If you need any evidence of the longevity of cosmetics, take a look at @guccibeauty, the brand’s Instagram account devoted to the art of beauty, curated by designer Alessandro Michele. Featuring portraits of women from 2000 years ago to today, it’s a clever, inspiring and intellectual look at make-up and its cultural, historical and contemporary relevance.
What is consistent, across the millennia, is decoration – to a greater of lesser degree – of the female form, through clothing, jewellery, hairstyle and make-up. Although times may have changed the enhancement of facial features and hair, according to the trends of the times hasn’t.
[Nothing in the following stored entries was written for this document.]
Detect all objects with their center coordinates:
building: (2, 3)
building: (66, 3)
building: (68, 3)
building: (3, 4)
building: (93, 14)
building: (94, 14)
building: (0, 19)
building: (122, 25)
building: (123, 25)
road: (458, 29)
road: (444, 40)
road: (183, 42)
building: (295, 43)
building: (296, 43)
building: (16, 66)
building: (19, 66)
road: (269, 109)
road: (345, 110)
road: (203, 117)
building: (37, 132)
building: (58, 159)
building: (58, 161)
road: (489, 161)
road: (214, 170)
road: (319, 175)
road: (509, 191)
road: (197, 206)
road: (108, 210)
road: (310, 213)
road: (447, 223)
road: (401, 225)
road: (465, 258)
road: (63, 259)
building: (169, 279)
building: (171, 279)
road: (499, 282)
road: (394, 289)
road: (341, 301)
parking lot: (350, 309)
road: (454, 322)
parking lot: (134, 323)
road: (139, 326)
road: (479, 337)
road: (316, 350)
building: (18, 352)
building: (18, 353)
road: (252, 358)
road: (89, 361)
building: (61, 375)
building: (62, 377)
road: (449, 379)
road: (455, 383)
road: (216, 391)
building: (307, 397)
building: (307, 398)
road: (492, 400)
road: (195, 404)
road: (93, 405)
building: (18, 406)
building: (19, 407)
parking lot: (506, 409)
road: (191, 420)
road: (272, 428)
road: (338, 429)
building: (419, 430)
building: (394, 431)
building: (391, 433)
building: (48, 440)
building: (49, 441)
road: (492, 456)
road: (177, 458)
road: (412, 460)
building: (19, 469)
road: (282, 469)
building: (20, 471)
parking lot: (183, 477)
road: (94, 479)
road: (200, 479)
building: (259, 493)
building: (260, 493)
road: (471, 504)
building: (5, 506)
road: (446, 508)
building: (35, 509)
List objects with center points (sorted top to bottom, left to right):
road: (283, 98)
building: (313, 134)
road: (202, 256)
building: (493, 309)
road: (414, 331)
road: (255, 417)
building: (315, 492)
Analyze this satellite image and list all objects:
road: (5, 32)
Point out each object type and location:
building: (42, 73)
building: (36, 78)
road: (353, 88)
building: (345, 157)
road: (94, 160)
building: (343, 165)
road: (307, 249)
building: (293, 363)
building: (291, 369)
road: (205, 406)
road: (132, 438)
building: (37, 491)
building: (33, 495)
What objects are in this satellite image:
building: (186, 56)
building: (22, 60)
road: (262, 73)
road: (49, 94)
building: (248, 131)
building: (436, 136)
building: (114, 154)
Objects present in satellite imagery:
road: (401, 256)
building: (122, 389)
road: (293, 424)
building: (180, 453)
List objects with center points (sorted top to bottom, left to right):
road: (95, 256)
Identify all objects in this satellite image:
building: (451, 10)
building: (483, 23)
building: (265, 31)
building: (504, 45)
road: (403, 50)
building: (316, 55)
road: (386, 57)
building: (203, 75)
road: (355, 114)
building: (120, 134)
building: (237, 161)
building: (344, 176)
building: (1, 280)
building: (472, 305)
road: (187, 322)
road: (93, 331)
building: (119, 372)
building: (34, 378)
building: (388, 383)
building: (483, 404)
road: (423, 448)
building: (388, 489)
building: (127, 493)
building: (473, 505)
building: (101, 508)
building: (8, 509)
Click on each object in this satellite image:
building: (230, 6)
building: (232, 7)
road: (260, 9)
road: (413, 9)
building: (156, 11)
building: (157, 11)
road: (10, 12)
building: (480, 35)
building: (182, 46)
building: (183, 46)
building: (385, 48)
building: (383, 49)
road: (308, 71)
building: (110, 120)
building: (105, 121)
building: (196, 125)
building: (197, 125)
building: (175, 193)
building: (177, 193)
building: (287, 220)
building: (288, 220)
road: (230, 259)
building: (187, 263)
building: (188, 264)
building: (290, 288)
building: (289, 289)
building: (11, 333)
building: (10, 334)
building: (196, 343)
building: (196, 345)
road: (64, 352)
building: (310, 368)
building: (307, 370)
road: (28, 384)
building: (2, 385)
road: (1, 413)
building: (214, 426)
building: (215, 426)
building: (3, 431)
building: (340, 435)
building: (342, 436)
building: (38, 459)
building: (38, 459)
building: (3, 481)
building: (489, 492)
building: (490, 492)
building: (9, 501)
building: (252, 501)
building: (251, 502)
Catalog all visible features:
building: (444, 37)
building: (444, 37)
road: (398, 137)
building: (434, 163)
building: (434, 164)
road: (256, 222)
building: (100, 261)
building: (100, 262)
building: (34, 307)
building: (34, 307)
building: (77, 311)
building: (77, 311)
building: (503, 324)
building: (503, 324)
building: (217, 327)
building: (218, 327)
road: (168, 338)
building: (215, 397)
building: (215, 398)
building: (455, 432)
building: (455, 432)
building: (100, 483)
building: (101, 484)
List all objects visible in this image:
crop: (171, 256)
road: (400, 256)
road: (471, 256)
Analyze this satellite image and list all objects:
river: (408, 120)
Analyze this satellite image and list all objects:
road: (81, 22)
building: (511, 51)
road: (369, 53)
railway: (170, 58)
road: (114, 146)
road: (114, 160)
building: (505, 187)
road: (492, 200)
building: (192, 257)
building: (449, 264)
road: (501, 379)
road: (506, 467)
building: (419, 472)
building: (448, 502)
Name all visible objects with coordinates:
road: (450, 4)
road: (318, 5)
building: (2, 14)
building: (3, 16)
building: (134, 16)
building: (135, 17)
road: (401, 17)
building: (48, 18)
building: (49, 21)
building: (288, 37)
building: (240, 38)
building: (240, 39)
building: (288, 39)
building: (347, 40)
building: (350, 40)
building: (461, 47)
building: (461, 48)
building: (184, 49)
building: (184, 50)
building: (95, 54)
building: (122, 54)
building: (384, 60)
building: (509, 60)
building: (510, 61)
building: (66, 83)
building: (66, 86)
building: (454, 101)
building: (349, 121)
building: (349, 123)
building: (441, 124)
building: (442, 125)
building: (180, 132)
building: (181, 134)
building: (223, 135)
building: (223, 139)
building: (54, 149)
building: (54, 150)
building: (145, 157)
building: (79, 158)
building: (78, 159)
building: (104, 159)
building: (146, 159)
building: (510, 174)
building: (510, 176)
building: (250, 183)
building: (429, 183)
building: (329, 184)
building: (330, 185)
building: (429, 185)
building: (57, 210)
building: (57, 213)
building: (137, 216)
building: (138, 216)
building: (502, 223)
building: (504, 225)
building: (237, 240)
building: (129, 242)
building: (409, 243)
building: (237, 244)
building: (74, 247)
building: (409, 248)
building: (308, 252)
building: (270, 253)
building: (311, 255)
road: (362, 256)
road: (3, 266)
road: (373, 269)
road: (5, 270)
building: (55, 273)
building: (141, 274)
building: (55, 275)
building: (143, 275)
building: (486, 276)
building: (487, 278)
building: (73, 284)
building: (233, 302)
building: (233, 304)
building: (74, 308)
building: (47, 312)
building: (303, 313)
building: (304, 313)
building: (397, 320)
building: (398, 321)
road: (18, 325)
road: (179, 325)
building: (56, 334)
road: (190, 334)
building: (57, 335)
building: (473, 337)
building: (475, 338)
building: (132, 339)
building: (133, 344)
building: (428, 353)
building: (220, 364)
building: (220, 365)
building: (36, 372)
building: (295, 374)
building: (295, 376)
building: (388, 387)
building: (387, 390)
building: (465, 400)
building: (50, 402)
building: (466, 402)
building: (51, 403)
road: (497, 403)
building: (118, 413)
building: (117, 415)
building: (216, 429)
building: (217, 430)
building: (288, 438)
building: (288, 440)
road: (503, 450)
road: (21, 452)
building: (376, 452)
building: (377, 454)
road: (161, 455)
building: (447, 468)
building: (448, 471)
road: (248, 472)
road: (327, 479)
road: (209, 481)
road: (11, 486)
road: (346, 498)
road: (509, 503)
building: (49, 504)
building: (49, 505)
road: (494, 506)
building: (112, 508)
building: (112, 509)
The 18th century Boucher portrait of a woman at her toilet (above) features the kind of glowy, rouged cheeks that are currently trending.
Here’s a Roman woman from around AD 90-120 with darkly detailed brows that look so current, with lashes painted on her lower lids that are positively 1960s Twiggyish. And, if you thought that grey is a recent trend hair colour then take a look at the portrait of Countess de Baviere-Grosbrg, from 1780. Meanwhile, an image of Queen Elizabeth 1 celebrates the white skin, high forehead and red hair that are synonymous with Elizabethan style but also the plucked-to-oblivion 1920s, 1960s and 1990s ‘no-brows’ of the style that caused a social media stir on the recent Rihanna cover of British Vogue.
Perhaps it’s all down to the simple fact that the human body and face have never changed their composition and, certain religions notwithstanding, a desire to expose the face, hair, body and its adornment as a statement of fertility, beauty and status is something which is truly timeless.